November is the beginning of the holiday season, and for some, this can be a stressful time of year. The first Wednesday of November is National Stress Awareness Day which aims to bring awareness to reduce the stress factors in our lives. Everyone has stress. Stress can help us respond to changes in life and can be the body’s way of protecting itself from harm. However, too much stress can cause harm to our health and relationships. Chronic stress causes the body to stay in a constant state of alertness, despite being in no immediate danger. Prolonged chronic stress can disturb the major systems in the body (e.g., immune, digestive, cardiovascular, sleep) and can increase risk for psychiatric disorders and some physical disorders such as cardiovascular diseases and diabetes. As schools begin reopening following the COVID-19 pandemic and stay-at-home orders, we may be seeing the impact this event has on the stress of the students and families we serve.

Students and staff may be experiencing stress-related symptoms. Physical reactions, such as chronic fatigue and exhaustion are the most frequently reported. Difficulty paying attention, confusion, hypervigilance, headaches, stomachaches, or muscle tension may also be felt. Emotional symptoms can include excessive worry or anxiety, disconnection or numbing, feelings of anger, compassion fatigue, demoralization, or resignation.
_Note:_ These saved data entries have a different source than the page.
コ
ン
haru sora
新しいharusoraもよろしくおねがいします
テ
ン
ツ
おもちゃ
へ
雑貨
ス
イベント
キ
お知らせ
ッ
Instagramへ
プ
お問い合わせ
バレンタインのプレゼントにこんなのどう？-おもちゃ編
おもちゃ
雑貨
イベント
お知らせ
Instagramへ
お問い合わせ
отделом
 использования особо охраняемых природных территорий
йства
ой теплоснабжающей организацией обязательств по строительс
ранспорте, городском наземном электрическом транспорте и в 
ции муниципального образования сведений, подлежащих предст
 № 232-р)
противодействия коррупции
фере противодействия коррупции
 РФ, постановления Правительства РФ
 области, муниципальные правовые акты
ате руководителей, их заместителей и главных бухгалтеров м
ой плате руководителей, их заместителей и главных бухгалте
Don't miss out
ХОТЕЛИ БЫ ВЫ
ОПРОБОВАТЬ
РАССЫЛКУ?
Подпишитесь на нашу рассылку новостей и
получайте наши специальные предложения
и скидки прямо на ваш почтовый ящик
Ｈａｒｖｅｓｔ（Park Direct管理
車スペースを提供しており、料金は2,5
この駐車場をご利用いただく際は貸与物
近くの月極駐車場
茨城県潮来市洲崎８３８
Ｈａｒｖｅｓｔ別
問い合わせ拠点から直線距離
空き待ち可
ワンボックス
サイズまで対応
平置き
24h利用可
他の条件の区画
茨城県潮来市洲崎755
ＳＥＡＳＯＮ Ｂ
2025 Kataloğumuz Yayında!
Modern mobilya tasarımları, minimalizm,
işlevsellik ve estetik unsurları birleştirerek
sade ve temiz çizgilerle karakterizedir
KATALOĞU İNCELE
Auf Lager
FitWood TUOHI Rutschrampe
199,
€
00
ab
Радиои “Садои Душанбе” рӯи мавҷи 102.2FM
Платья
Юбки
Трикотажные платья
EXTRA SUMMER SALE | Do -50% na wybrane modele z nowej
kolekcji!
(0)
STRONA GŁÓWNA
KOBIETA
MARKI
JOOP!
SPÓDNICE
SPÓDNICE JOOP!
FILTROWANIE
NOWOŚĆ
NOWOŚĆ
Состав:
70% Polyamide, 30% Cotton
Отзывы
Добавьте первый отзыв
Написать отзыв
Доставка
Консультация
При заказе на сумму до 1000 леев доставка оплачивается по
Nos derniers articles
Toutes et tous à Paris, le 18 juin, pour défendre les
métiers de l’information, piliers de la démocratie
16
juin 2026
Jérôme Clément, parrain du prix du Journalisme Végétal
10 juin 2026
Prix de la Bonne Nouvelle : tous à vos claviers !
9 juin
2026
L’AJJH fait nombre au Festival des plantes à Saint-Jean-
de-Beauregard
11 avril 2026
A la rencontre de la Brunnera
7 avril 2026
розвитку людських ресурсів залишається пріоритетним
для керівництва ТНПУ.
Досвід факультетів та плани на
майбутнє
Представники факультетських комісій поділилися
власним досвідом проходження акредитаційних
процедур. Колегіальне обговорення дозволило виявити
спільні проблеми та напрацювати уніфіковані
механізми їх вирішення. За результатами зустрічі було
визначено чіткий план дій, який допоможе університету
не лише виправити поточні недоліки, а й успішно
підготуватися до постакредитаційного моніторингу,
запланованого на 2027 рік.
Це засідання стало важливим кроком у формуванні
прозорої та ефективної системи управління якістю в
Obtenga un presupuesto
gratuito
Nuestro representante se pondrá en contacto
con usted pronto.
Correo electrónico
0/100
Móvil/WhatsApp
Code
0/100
Recurrent crisis thoughts or distressing dreams and even some confusion and difficulty making everyday decisions can occur. Some people may experience sadness, depression, hopelessness, and/or suicidal thoughts. Social or interpersonal signs can include difficulties in relationships at home or work, irritability, outbursts of anger, social withdrawal, or isolation. Excessive use of alcohol and other substances can also be warning signs of stress or secondary trauma.
Within our schools and communities we should encourage taking a break without feeling like we will be seen as weak or a failure. We should encourage open communication around feelings of stress and create a dialogue about coping with stress or asking for support when it is needed.